#
#
Spacy Version 3.0.6 

**NER Notebook**

Created by: Tan Poh Keam, Republic Polytechnic

Acknowledgement: n/a

This note demonstrates how token patterns can be used in the Entity Ruler.
The tested environment is based on Pyton 3.8 and Spacy 3.


In [1]:
import spacy
print(spacy.__version__)
from spacy import displacy

3.0.6


**Preparing**

Let us load in the standard English module.
The pipeline components will include the statisical NER model

In [2]:
nlp = spacy.load("en_core_web_sm")
print("Standard Pipeline Components: \n", nlp.pipe_names)

Standard Pipeline Components: 
 ['tok2vec', 'tagger', 'parser', 'ner', 'attribute_ruler', 'lemmatizer']


In [4]:
my_text = "Cloud computing is the delivery of computing services—including servers, \
storage, databases, networking, software, analytics, and intelligence—over the Internet  \
to offer faster innovation, flexible resources, and economies of scale. You typically pay only for \
cloud services you use, helping you lower your operating costs, run your infrastructure more efficiently, \
and scale as your business needs change. The current market leaders are Microsoft, Amazon and Google. \
The Google Docs is an example of an application services that is offered on the cloud."

doc=nlp(my_text)
for ent in doc.ents:
    print(ent.label_ , ent.text) 

    # There should only be ORG entities identified

ORG Microsoft
ORG Amazon
ORG Google


We want the model to be able to identify any token (tokens) that have the words cloud, cloud services, or cloud computing. Let's try to define some token patterns.


In [5]:
patterns = [
{"label": "IT PROD", "pattern": [ {"LOWER": "cloud" }  ]},
{"label": "IT PROD", "pattern": [ {"LOWER": "cloud" } , {"LOWER": "services" } ]}]

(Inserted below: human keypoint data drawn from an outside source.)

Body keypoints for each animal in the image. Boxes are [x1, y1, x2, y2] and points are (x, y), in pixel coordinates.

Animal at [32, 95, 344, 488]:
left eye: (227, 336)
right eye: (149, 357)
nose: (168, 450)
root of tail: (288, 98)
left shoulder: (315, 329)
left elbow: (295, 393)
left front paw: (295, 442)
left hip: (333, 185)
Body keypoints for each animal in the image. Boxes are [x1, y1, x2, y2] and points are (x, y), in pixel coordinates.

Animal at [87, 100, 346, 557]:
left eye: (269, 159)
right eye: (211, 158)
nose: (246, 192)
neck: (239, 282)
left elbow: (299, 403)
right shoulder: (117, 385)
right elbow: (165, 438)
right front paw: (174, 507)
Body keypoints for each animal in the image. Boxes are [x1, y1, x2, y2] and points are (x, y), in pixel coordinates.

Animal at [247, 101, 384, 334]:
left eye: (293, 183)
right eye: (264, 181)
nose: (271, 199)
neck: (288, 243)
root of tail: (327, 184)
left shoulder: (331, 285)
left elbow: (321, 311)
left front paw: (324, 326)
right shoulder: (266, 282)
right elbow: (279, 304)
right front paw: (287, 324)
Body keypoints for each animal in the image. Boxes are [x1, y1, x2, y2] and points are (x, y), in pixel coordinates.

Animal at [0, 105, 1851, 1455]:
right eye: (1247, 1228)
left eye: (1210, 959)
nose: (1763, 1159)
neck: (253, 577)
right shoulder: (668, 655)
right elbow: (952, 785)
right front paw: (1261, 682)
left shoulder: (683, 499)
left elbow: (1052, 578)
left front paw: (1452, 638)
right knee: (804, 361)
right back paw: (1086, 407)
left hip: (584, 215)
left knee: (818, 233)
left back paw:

Add Ruler to the pipeline and add the pattern

In [6]:
ruler = nlp.add_pipe("entity_ruler" , config={"overwrite_ents": True})

In [7]:
ruler.add_patterns(patterns)

In [8]:
doc=nlp(my_text)
for ent in doc.ents:
    print(ent.label_ , ent.text)

IT PROD Cloud
IT PROD cloud services
ORG Microsoft
ORG Amazon
ORG Google
IT PROD cloud


We can visualise the NER using the dispacy utility.

In [9]:
# The display.render is a utility to help us visualise the NER better.
displacy.render(doc, style="ent")

**Exercise**

The example above is incomplete. The first two tokens (Cloud computing) should be treated as one entity.
Adjust the given pattern so that it is more accurate.


In [None]:
## your codes ##